• Data section:
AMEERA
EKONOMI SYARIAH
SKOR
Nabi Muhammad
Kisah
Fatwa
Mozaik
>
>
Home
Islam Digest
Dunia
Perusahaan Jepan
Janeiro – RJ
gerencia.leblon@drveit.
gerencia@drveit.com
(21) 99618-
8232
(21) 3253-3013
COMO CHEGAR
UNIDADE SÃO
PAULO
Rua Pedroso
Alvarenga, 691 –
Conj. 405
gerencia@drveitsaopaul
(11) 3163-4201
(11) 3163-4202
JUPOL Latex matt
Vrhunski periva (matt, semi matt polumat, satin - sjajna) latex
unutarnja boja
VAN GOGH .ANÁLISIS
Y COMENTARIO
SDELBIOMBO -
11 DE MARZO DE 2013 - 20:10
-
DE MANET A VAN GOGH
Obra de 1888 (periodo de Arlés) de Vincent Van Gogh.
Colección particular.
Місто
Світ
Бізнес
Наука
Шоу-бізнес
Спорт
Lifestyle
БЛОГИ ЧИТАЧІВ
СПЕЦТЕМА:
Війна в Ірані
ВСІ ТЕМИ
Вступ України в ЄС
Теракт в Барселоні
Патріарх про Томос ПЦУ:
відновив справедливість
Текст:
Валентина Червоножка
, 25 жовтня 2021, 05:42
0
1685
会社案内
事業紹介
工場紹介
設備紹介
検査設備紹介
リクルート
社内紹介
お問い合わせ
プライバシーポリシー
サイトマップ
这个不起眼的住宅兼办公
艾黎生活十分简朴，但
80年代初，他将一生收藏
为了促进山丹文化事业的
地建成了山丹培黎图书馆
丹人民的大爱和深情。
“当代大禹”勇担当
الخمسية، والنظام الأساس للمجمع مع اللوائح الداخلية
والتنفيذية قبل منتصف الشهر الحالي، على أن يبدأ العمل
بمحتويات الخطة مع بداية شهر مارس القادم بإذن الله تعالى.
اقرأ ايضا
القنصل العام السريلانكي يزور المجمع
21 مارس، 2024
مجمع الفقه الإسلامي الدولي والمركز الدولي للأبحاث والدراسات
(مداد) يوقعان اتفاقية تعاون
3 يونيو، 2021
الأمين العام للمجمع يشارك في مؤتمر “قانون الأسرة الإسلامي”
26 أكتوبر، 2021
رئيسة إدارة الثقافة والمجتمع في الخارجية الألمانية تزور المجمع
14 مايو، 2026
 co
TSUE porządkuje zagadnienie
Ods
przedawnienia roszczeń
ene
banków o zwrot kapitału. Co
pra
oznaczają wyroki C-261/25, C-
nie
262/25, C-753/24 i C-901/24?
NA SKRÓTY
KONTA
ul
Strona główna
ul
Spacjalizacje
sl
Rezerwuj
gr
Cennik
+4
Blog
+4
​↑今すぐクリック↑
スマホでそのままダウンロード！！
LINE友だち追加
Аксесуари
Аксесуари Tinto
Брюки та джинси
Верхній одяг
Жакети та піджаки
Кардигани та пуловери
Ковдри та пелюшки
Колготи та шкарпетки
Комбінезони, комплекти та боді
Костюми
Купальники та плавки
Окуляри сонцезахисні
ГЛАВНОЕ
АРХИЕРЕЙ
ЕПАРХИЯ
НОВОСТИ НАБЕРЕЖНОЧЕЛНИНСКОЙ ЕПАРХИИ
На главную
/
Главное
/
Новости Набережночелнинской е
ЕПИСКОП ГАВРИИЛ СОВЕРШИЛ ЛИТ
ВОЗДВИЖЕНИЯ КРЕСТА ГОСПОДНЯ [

• Assigned task:
Where the listing above reaches the line that contains "(21) 3253-3013", start retyping, and finish with the line that contains "(مداد) يوقعان اتفاقية تعاون"; reproduce those lines exactly and no others.

• Solution for this problem:
(21) 3253-3013
COMO CHEGAR
UNIDADE SÃO
PAULO
Rua Pedroso
Alvarenga, 691 –
Conj. 405
gerencia@drveitsaopaul
(11) 3163-4201
(11) 3163-4202
JUPOL Latex matt
Vrhunski periva (matt, semi matt polumat, satin - sjajna) latex
unutarnja boja
VAN GOGH .ANÁLISIS
Y COMENTARIO
SDELBIOMBO -
11 DE MARZO DE 2013 - 20:10
-
DE MANET A VAN GOGH
Obra de 1888 (periodo de Arlés) de Vincent Van Gogh.
Colección particular.
Місто
Світ
Бізнес
Наука
Шоу-бізнес
Спорт
Lifestyle
БЛОГИ ЧИТАЧІВ
СПЕЦТЕМА:
Війна в Ірані
ВСІ ТЕМИ
Вступ України в ЄС
Теракт в Барселоні
Патріарх про Томос ПЦУ:
відновив справедливість
Текст:
Валентина Червоножка
, 25 жовтня 2021, 05:42
0
1685
会社案内
事業紹介
工場紹介
設備紹介
検査設備紹介
リクルート
社内紹介
お問い合わせ
プライバシーポリシー
サイトマップ
这个不起眼的住宅兼办公
艾黎生活十分简朴，但
80年代初，他将一生收藏
为了促进山丹文化事业的
地建成了山丹培黎图书馆
丹人民的大爱和深情。
“当代大禹”勇担当
الخمسية، والنظام الأساس للمجمع مع اللوائح الداخلية
والتنفيذية قبل منتصف الشهر الحالي، على أن يبدأ العمل
بمحتويات الخطة مع بداية شهر مارس القادم بإذن الله تعالى.
اقرأ ايضا
القنصل العام السريلانكي يزور المجمع
21 مارس، 2024
مجمع الفقه الإسلامي الدولي والمركز الدولي للأبحاث والدراسات
(مداد) يوقعان اتفاقية تعاون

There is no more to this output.